I had dh and my mum and they both served different purposes. My mum came into her own, at the end when I needed someone with a firm hand to say no to something that I didn't want.

Piffle · 31/10/2006 14:10

I was single when i ad ds and mum was great
I would not have wanted her there with dp there though.
I am having home birth this time, she will likely be here as she will be here to help out a bit. So there is a chance she will be involved I guess.
If your mum is more likely to be your true advocate then given the need to knowing the other person in the birth room with you really well and also being sure they will speak for you and be supportive, I'd certainly have no qualms about picking your mum

PandaBear · 31/10/2006 14:10

I had my Mum on standby with both my children. Just in case anything happened, and my DH couldn't cope. It was really important for me to know that there would be someone to fight my corner. (Incidentally she wasn't needed and wasn't offended by this!!!)

largegingerpsychoandtonic · 31/10/2006 14:12

Oh id be devastated if my mom didnt make it. She has been at all of my childrens births. I had section with the twins and she was there as Exp was on lads hol (they came at 29 weeks)She raced to be there when i had dd and she was with me for the last 2 homebirths i had. Much nicer she could keep herself busy making tea for the midwife and cleaning. I had my exp with me too but i just wanted her there, she knew what it was like and i wasnt embarrased at all about each icky stage as i knew she didnt care! My dad was always hovering too, he usually waits outside the door while im pushing but comes in straight afterwards.

Im due in may this time but live about 4 hours from her now, im scared she wont make it as last ds came in 40 mins, in fact im scared noone will make it!

I would totally recommend it, its all a bit girl power cliche but it so helps in labour. I will never forget the sheer joy on my mums face as she was one of the first to see her grandchildren too. Am all emotional now, sob....

Delia · 31/10/2006 14:13

Mine's on stand by in case my DH needs her! he's so worried he wont be able to cope with seeing me in pain that he has told her she has to be there. I get the impression that she would'nt miss it for the world though she's the most exited one out of the three of us.
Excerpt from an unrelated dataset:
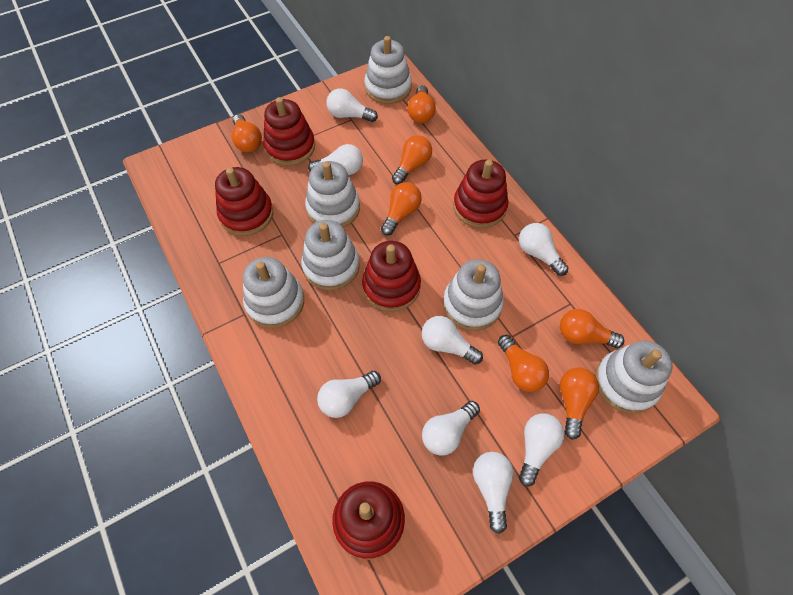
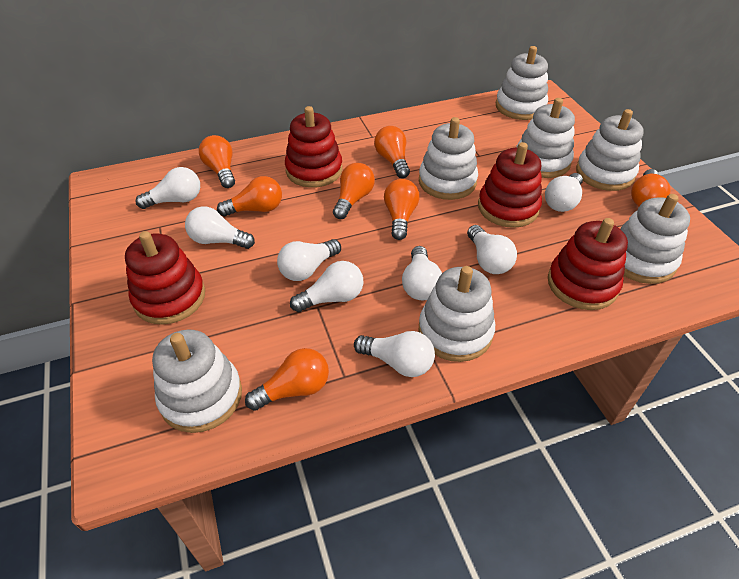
red stacking toy: [215,167,273,236] [263,97,315,166] [332,481,405,560] [362,241,421,312] [453,160,509,228] = 5 -> [125,231,205,325] [285,106,342,188] [478,142,542,228] [548,218,628,310] = 4
white stacking toy: [243,257,304,328] [301,220,360,291] [305,161,360,228] [364,36,412,104] [443,259,504,331] [595,341,673,414] = 6 -> [152,330,242,433] [418,266,495,362] [419,117,478,200] [496,46,548,120] [516,98,575,178] [576,109,644,191] [621,194,690,284] = 7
ginmummy · 31/10/2006 14:15

My then partner and mother were there at ds's birth, he on my left side squeezing my hand numb and she on my right side cranking my neck forward in an attempt to make me push harder. She touched ds's head as he was crowning and was completely overwhelmed by the whole experience. It was a wonderful day and mum still thanks me to this day for 'allowing' her to be there, although practicalities aside, if anything had gone wrong they would have needed her permission to operate anyway as ds's dad and I weren't married and she's my next of kin.

I also remember asking her to be there when I was about 16 weeks and I apologised in advance for any swearing and topped it off with a 'fcuking, cnuty, blocks' so it wouldn't come as a shock that her darling daughter knew those words! As it was I was so knackered I didn't even raise my voice, let alone swear.